## Task to carry out
Everything in the data gets repeated exactly, except for the pictures.
- - -
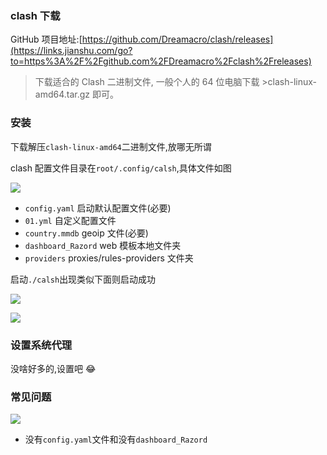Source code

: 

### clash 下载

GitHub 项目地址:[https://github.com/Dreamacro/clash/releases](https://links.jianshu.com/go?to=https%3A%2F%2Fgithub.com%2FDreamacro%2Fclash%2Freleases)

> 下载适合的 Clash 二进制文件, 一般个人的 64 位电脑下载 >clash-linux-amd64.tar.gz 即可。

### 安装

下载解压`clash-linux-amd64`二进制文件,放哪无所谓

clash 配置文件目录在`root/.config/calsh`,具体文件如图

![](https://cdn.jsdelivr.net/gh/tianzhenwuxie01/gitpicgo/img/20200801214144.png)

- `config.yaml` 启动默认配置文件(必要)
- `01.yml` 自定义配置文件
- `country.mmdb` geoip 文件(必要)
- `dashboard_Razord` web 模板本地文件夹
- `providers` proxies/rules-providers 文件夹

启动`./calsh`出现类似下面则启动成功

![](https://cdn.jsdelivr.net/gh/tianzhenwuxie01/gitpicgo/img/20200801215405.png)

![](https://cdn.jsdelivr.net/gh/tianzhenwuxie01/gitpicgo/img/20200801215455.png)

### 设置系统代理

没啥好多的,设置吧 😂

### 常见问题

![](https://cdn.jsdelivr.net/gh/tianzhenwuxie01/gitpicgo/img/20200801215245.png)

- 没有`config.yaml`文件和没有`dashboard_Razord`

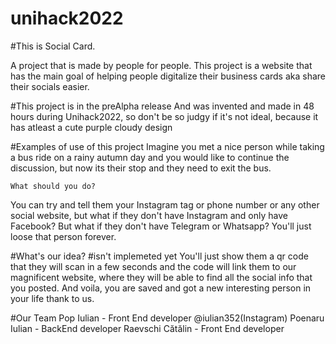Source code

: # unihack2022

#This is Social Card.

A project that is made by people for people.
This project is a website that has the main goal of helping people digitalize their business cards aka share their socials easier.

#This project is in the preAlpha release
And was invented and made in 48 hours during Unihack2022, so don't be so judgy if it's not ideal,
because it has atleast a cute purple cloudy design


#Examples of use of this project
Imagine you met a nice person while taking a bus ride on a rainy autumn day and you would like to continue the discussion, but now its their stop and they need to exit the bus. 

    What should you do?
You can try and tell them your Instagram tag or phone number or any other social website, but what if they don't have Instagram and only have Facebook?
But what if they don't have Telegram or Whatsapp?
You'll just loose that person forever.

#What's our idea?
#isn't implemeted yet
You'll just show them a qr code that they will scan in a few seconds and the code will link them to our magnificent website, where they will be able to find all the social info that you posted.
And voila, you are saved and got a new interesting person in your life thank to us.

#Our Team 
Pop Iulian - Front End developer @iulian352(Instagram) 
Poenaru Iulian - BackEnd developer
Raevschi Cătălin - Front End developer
- - -
## Written solution
Source code

: 

### clash 下载

GitHub 项目地址:[https://github.com/Dreamacro/clash/releases](https://links.jianshu.com/go?to=https%3A%2F%2Fgithub.com%2FDreamacro%2Fclash%2Freleases)

> 下载适合的 Clash 二进制文件, 一般个人的 64 位电脑下载 >clash-linux-amd64.tar.gz 即可。

### 安装

下载解压`clash-linux-amd64`二进制文件,放哪无所谓

clash 配置文件目录在`root/.config/calsh`,具体文件如图

![](https://cdn.jsdelivr.net/gh/tianzhenwuxie01/gitpicgo/img/20200801214144.png)

- `config.yaml` 启动默认配置文件(必要)
- `01.yml` 自定义配置文件
- `country.mmdb` geoip 文件(必要)
- `dashboard_Razord` web 模板本地文件夹
- `providers` proxies/rules-providers 文件夹

启动`./calsh`出现类似下面则启动成功

![](https://cdn.jsdelivr.net/gh/tianzhenwuxie01/gitpicgo/img/20200801215405.png)

![](https://cdn.jsdelivr.net/gh/tianzhenwuxie01/gitpicgo/img/20200801215455.png)

### 设置系统代理

没啥好多的,设置吧 😂

### 常见问题

![](https://cdn.jsdelivr.net/gh/tianzhenwuxie01/gitpicgo/img/20200801215245.png)

- 没有`config.yaml`文件和没有`dashboard_Razord`

Source code

: # unihack2022

#This is Social Card.

A project that is made by people for people.
This project is a website that has the main goal of helping people digitalize their business cards aka share their socials easier.

#This project is in the preAlpha release
And was invented and made in 48 hours during Unihack2022, so don't be so judgy if it's not ideal,
because it has atleast a cute purple cloudy design


#Examples of use of this project
Imagine you met a nice person while taking a bus ride on a rainy autumn day and you would like to continue the discussion, but now its their stop and they need to exit the bus. 

    What should you do?
You can try and tell them your Instagram tag or phone number or any other social website, but what if they don't have Instagram and only have Facebook?
But what if they don't have Telegram or Whatsapp?
You'll just loose that person forever.

#What's our idea?
#isn't implemeted yet
You'll just show them a qr code that they will scan in a few seconds and the code will link them to our magnificent website, where they will be able to find all the social info that you posted.
And voila, you are saved and got a new interesting person in your life thank to us.

#Our Team 
Pop Iulian - Front End developer @iulian352(Instagram) 
Poenaru Iulian - BackEnd developer
Raevschi Cătălin - Front End developer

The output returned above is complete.